Optimizing pricing such that they are charging the maximum a customer is willing to pay is obviously not good for the consumer. Of course the wildcard is competitive response, it’s not so easy. AI is not god, it’s just an algorithm, and doesn’t always get everything right. I find people who are the least mathematically inclined are the ones most believing and fearful of AI. In reality, it’s entirely possible that they think they go down a profit maximizing route and end up driving away customers. But I’m sure nerfing credit card benefits and adding a new more expensive top tier card will fix everything.

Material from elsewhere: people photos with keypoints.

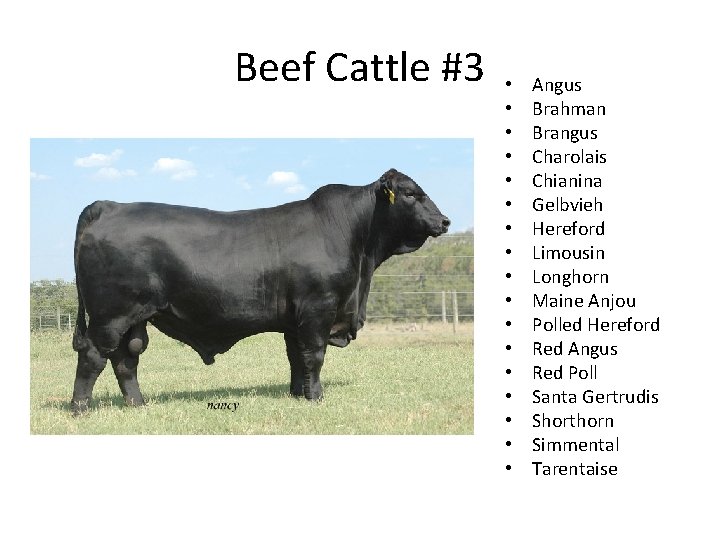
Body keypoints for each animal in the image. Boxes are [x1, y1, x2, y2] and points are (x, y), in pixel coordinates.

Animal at [70, 168, 450, 414]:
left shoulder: (295, 319)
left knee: (126, 359)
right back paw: (79, 407)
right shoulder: (318, 308)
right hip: (110, 314)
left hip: (132, 318)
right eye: (412, 194)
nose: (445, 221)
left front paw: (298, 394)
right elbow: (314, 355)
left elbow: (296, 357)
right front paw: (316, 397)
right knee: (93, 355)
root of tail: (108, 205)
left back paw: (138, 404)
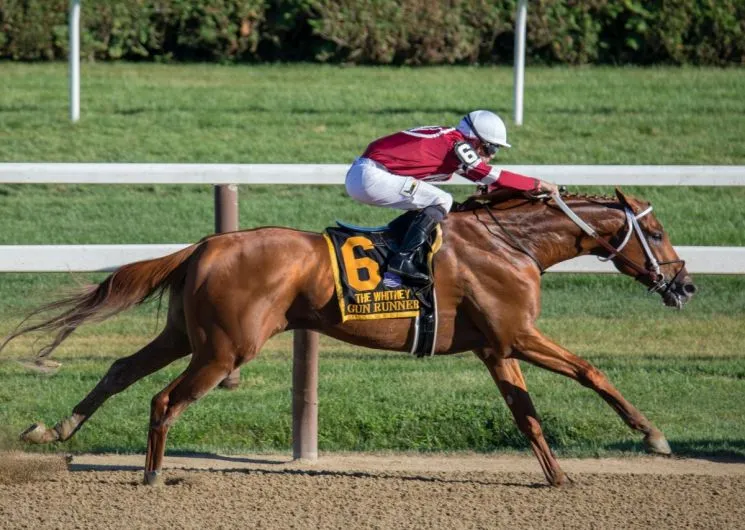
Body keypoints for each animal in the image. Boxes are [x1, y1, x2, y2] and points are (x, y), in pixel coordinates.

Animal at [1, 188, 696, 486]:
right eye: (658, 233)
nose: (684, 284)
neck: (511, 243)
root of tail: (205, 245)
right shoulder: (518, 336)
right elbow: (591, 371)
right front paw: (654, 435)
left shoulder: (497, 347)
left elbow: (526, 416)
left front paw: (558, 479)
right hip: (225, 348)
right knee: (165, 400)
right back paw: (150, 478)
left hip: (187, 335)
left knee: (121, 369)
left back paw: (54, 430)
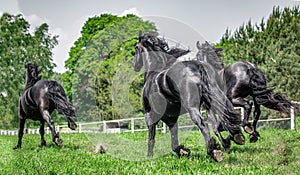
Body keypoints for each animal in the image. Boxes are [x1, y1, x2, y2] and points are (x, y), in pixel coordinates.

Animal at [134, 32, 244, 162]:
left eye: (136, 48)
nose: (135, 66)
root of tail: (198, 67)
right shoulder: (171, 118)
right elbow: (174, 142)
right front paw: (184, 151)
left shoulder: (150, 115)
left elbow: (151, 138)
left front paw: (149, 156)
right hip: (215, 100)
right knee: (224, 118)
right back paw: (234, 138)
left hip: (193, 107)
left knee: (203, 124)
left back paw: (213, 151)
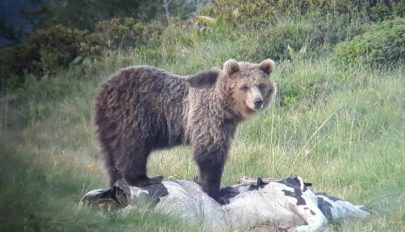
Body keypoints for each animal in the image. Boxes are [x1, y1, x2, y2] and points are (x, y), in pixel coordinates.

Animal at [94, 59, 276, 202]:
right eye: (244, 87)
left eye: (261, 85)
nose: (258, 101)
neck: (225, 107)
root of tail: (105, 89)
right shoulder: (207, 117)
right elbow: (210, 153)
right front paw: (217, 193)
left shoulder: (226, 125)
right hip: (133, 115)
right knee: (132, 148)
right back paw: (144, 179)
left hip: (109, 124)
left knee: (110, 154)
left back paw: (117, 181)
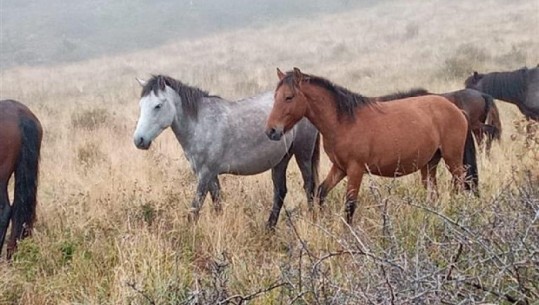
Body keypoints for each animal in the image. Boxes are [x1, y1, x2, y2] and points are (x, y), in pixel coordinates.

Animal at [133, 74, 318, 228]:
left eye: (157, 106)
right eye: (141, 105)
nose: (139, 140)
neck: (200, 123)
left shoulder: (205, 174)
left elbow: (195, 209)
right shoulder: (210, 174)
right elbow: (218, 204)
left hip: (303, 154)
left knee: (309, 187)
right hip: (281, 160)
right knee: (280, 192)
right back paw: (269, 229)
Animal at [264, 68, 476, 223]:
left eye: (289, 97)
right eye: (275, 97)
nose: (271, 131)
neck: (344, 122)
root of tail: (456, 109)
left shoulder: (355, 170)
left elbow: (350, 206)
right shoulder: (339, 168)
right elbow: (321, 193)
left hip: (452, 160)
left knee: (461, 184)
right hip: (430, 163)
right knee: (433, 193)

Delta is getting more efficient at raping their customers.
I don’t like this anymore than the next person but it’s just the tip of the iceberg. There’s no turning back. You can’t stuff the turd back in the dog.

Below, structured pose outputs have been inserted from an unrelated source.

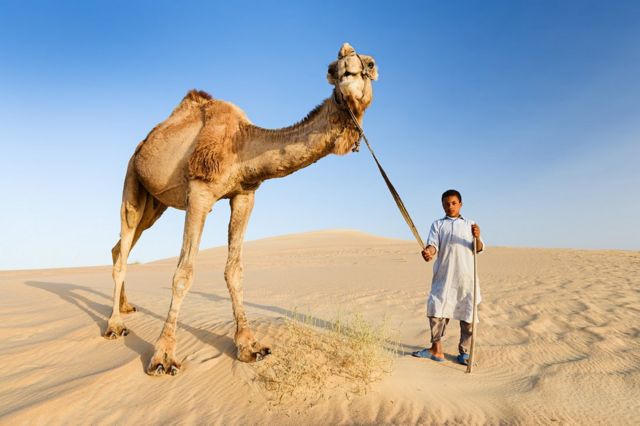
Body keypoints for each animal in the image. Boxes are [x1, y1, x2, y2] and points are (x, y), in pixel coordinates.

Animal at [104, 43, 376, 376]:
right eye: (332, 68)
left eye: (370, 64)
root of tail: (142, 144)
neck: (241, 144)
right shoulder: (200, 193)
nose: (349, 68)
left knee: (120, 247)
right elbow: (184, 273)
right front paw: (163, 356)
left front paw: (250, 346)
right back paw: (114, 325)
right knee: (125, 239)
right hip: (132, 177)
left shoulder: (244, 195)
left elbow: (234, 270)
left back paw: (126, 306)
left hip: (156, 204)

@TexasTJ – I do not think it is currently ‘grossly illegal’ remember that state regulation of airline pricing is preempted by the Airline Deregulation Act.

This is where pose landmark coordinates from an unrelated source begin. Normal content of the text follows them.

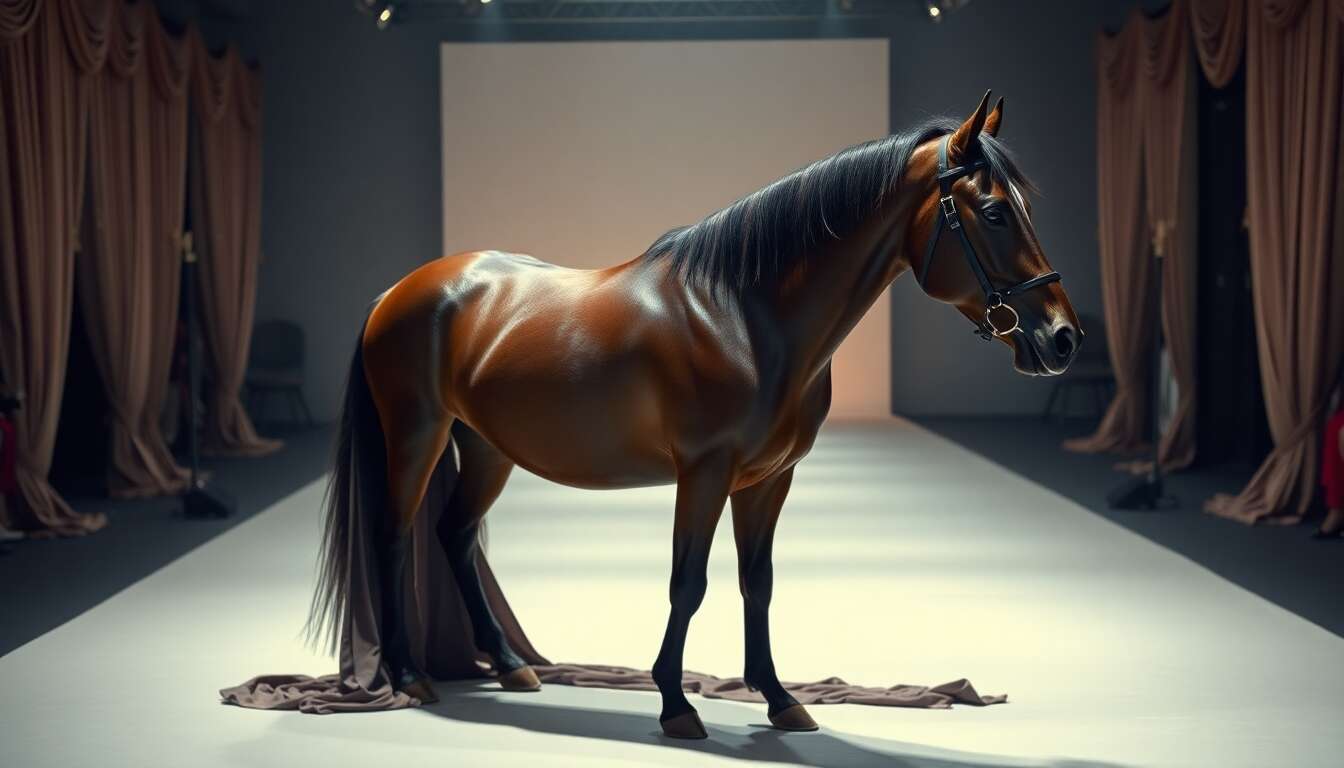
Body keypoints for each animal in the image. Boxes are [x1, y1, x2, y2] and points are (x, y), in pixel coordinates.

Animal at [307, 91, 1079, 739]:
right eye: (993, 213)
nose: (1062, 338)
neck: (743, 314)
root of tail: (399, 290)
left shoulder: (768, 480)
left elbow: (756, 583)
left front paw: (780, 699)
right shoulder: (704, 472)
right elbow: (690, 582)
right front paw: (676, 706)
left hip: (488, 448)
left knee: (455, 535)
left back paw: (508, 664)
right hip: (417, 435)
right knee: (394, 537)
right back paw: (410, 675)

I’m positive DL’s current statements are lies. They’re pricing the tickets individually, and they do it all the time. My reasons:
– they mostly refuse to quote multiple-day prices (“my dates are flexible”) if I don’t login into delta.com; show them fine after I log in.
– recently, I observed (and saved screenshots to prove) DL jacking up prices, from $479/pp to $718/pp for a 40 min (ATL-GPT) flight. They then lowered them to still ridiculous, but more reasonable $649, then $479. The $718 price was listed 5 or 6 days before the outbound flight, with 35 available seats.
– I currently have 3 future bookings, to various destinations. Every time I check them, about once a week, they’re priced HIGHER then when I made them. And I keep reading about airline prices decreasing. For whom?
My prediction is that there will be a giant grassroots effort to thwart individual pricing, and there will be no need to outlaw it. Smart people will gather data, collaborate, and reverse engineer (or maybe even manipulate) the AI pricing engines as fast as they can adjust. Many will do it just for fun, while some may even profit off of it, e.g.: “pay $10 and I will show you how to save $100 on your flight”. Looking forward to it!
“How does this affect my seat price on Delta if I’m using Google Flights without signing in?” Gee, the article you skimmed over (apparently) suggests it makes no difference.
Would any airline be profitable if their only revenue was airfare? Therefore, it’s hard to look at historical low inflation-adjusted airfares and use the term “gouge.”
Time to re-regulate the airlines. Customer service has gone to sh#t and maintenance has suffered.
Booking Business class to Madrid last month, we saw prices go up and down every time we looked. With my girlfriend on one end of the couch and me on the other, we saw UA prices jump from $4700 to $7500, then to $6500. While she was looking at the $6500 price on Expedia, I again saw the $4700 one on the UA site. She quickly logged back in and grabbed us two seats.
Recently saw Delta D1 flights JFK to CAT for over $23,000. Yes, $23,000!!!!